Eder Jair Sanchez, who had been elected President of the ANUC
earlier this month, will not be able to take on his new position
due to a conflict of interests. The board of the National Association
of Peasants (ANUC ) determined that because Mr. Sanchez could
be called to replace liberal Congressman Edmundo Maya Ponce, he
was not fit to be president of the Association. Instead he was
named Secretary General. [Diario del Sur, http://www.diariodelsur.com.co/mayo/28/putumayo.php]
May
23
The
government has determined that the municipalities of Puerto Leguizamo,
Puerto Asis, San Miguel and Valle del Guamez will receive social
and economic aid from Plan Colombia funds. These funds will be
used to improve and create highway, electrical and health infrastructure.
[Diario del Sur, http://www.diariodelsur.com.co/mayo/23/putumayo.php]
May 17
Due
to the increase in displaced population from Colombia arriving
into Ecuador employees of the Institute of the Child and Family
warned of the potential of overcrowding in their shelters. Doreidis
Rodriguez, the coordinator of the program in the border city of
Lago Agrio stated that the institute does not receive sufficient
economic aid from the government and added that the shelters are
filled to capacity and can no longer accommodate the hundreds
of displaced arriving daily.
[Diario del Sur, http://www.diariodelsur.com.co/mayo/16/putumayo.php]
May 9
Members
of the Governments' Guardabosques program in Putumayo denounced
the recent fumigations and criticized the government for not keeping
its promises.

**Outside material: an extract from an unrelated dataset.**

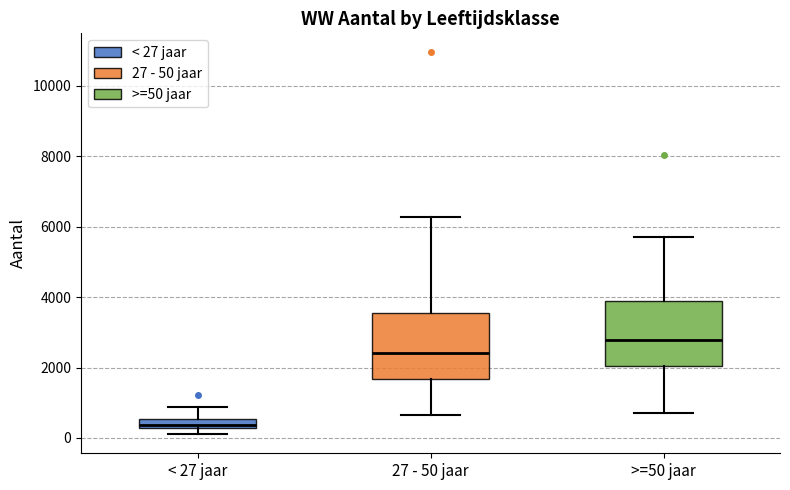

Where is the upper edge of the box for < 27 jaar on the y-axis? The values are not printed on the chart, so give them approximately, as read against the axis.

600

According to government sources 50 of the 120 small
veredas in Orito signed on to the Guardabosques program. Today,
3,406 families receive funds from the program, in exchange for
keeping their land coca free. However, many of the families and
have had their legal crops fumigated. The peasants participating
in the pacts stress that if the fumigation stops they will continue
to abide by the pact.
[Marisol Gómez Giraldo, El Tiempo, "Guardabosques
del Putumayo Denuncian las Fumigaciones y se Quejan que les han
Incumplido".]
May
3
Eder Hair Sánchez was elected president of the National
Association of Peasants (ANUC). Sánchez, a peasant leader
originally from Putumayo, had been working as ANUC's Vice-president
prior to being voted President. In a brief statement Sanchez criticized
the last round of fumigations carried out by the ant-narcotics
police saying that it affected legal crops in lower Putumayo,
which were part of the governments alternative development programs.

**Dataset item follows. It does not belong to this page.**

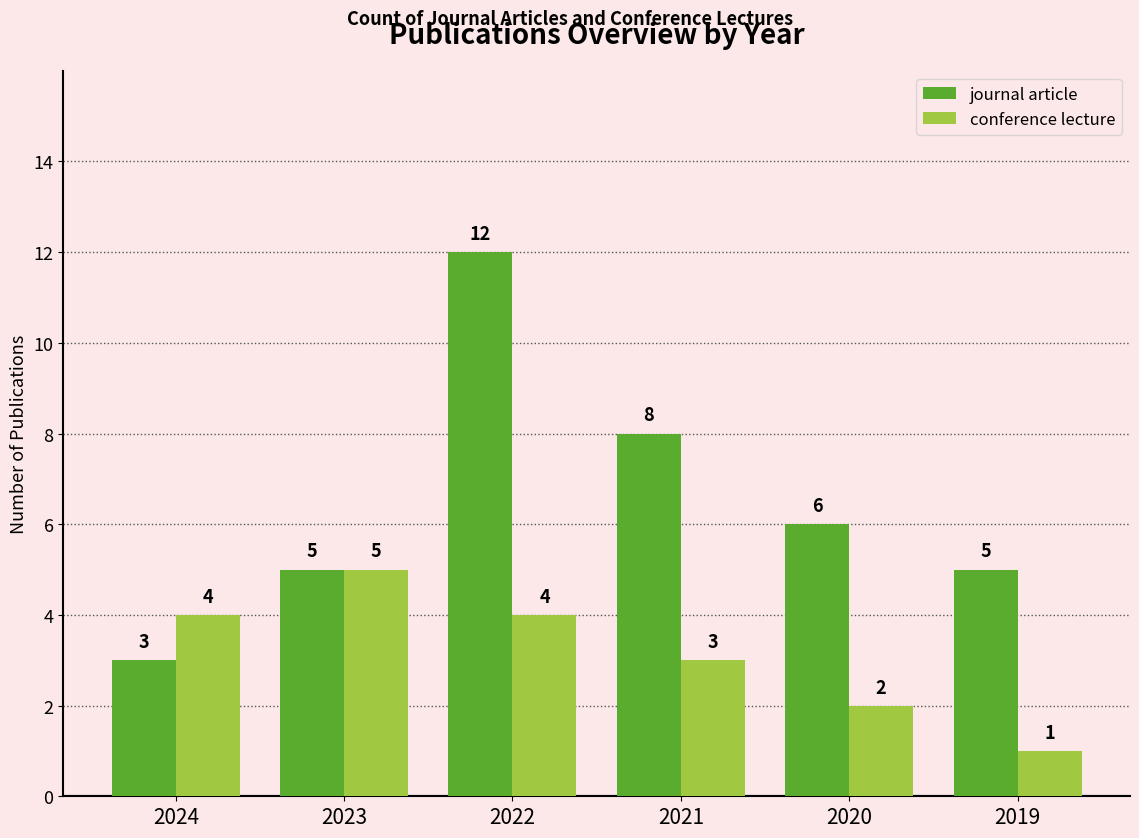

What is the average value of the conference lecture series?

3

He also added that the new Plan Patriota strategy, being implemented
by the Colombia Government with help from the U.S. Southern Command,
would lead to increased levels of forced displacement and exacerbate
the levels of poverty in local municipalities.
During
a debate in the Second Commission of the House of Representatives
the High Commissioner for Social Action, Luis Alfonso Hoyos, said
that Putumayo had received more than 360 million dollars in aid
from Plan Colombia over the last 5 years. Adding, that 222 million
had been earmarked for alternative development policies. However,
many of the local leaders, who were present at the debate, denounced
that many of those crops had been fumigated by the government.